Arrhythmogenic Right Ventricular Dysplasia
Report:
Ventricular tachycardia 162/min
Comment:
The patient had dilated right atrium and ventricle, with normal, mildly hypertrophied left ventricle. The coronary arteries were also normal. In Casualty, adenosine 6 + 12 mg, verapamil 2.5 mg, then sotalol, 60 mg were used; the VT became “pulseless” and DC countershock was required in a hurry.
This is a right ventricular VT in that it has a basic LBBB configuration, provided there is no coronary artery disease37. The tachycardia is easily distinguishable from LBBB aberrancy due to the slow S wave descent in lead V1. The left axis deviation is of no diagnostic value against aberrancy, but tends to differentiate ARVD VT from the RV outflow tract VT: the axis in the latter is right or normal. Left axis deviation is common in ARVD VT38.

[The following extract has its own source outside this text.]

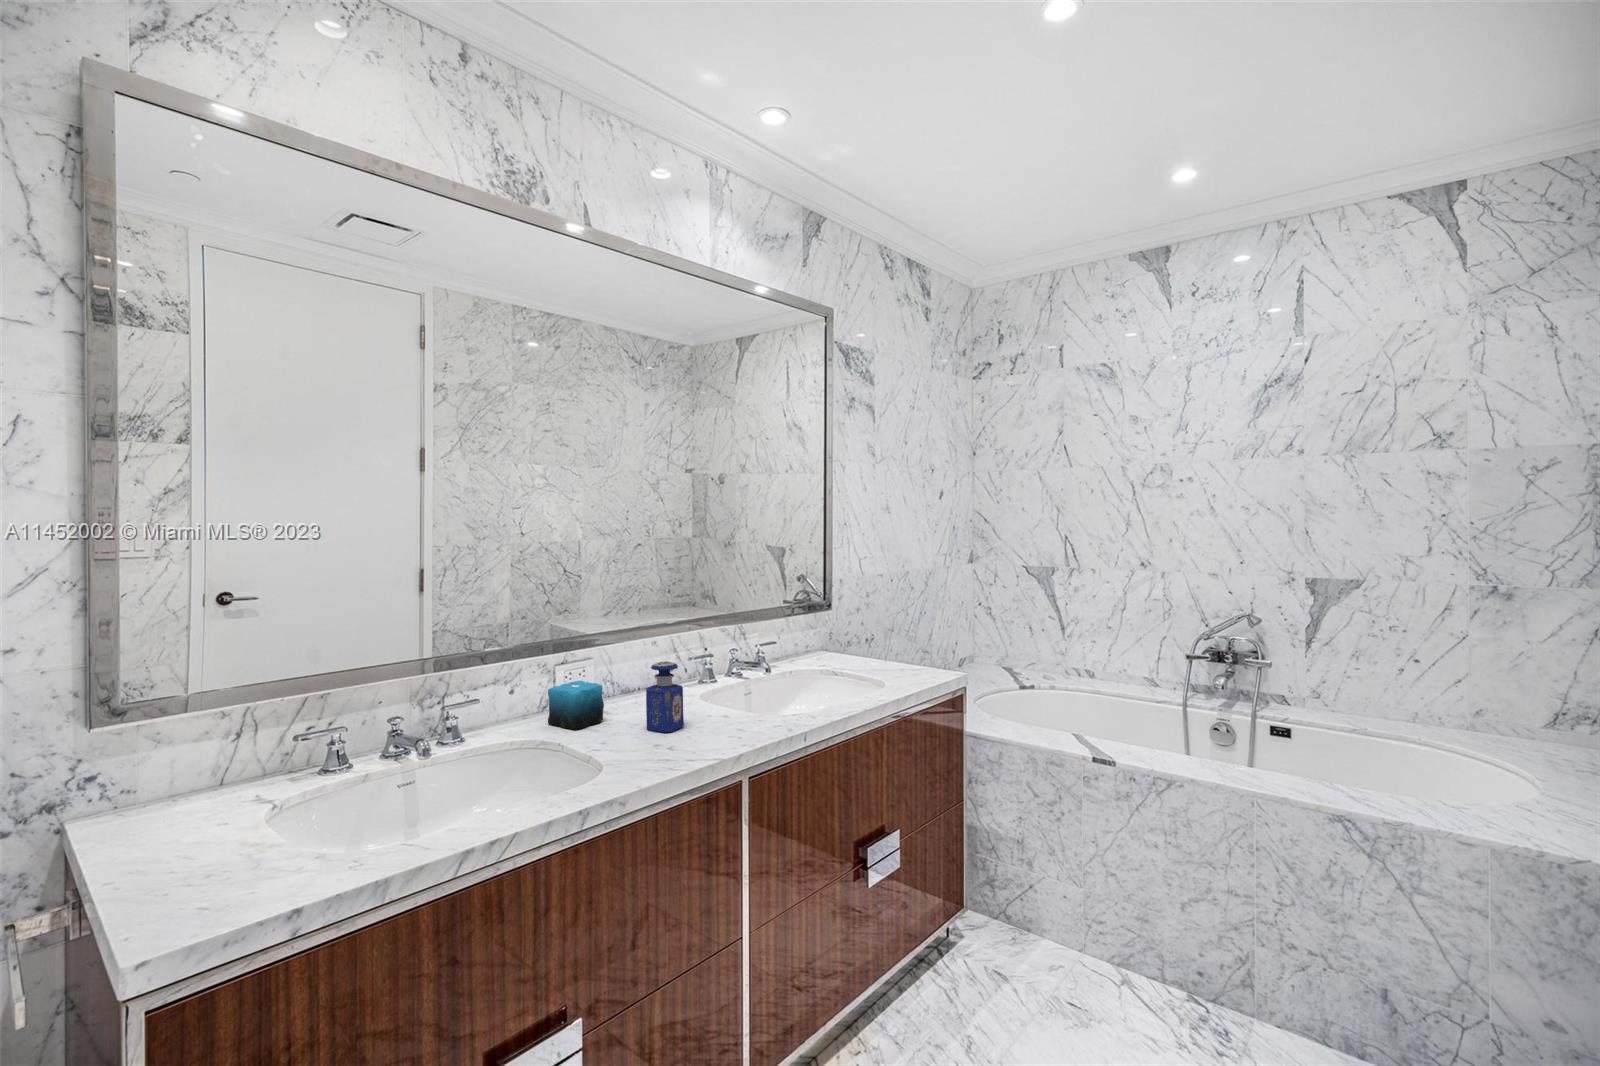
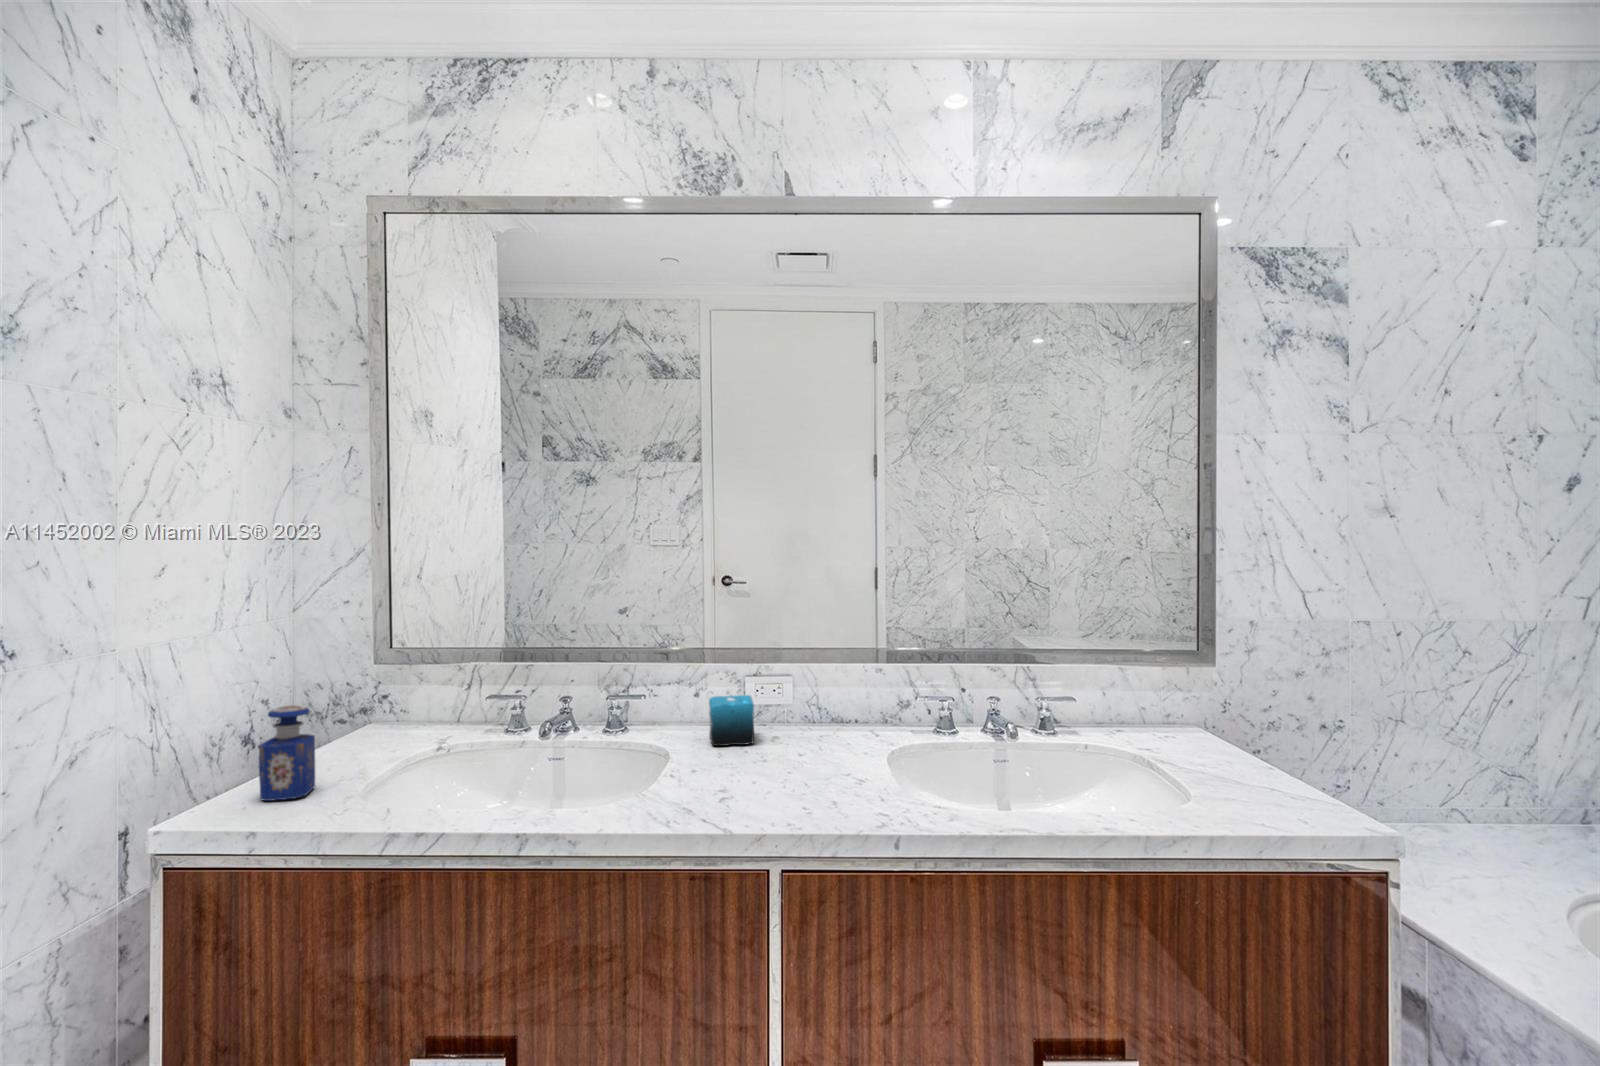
perfume bottle: present [646,662,684,732] -> present [259,706,315,801]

Post-cardioversion ECG (Fig 39a) shows 1o AV block, LAHB and non-specific ST/T changes. The single VEB present is of the same morphology as the VT; it has a fully compensatory pause. This may be used to diagnose the VT, retrospectively. Nothing in the trace, however, is particularly suggestive of ARVD: no epsilon waves, no prolongation of V1 complex compared to V6, no anteroseptal T wave inversion.. Insofar as I know, this patient has only one major (selective RV cardiomyopathy) and one minor (VT of appropriate morphology) criterion for ARVD39.
The patient was later paced for AVB induced by anti-arrhythmic drugs (Fig 39b).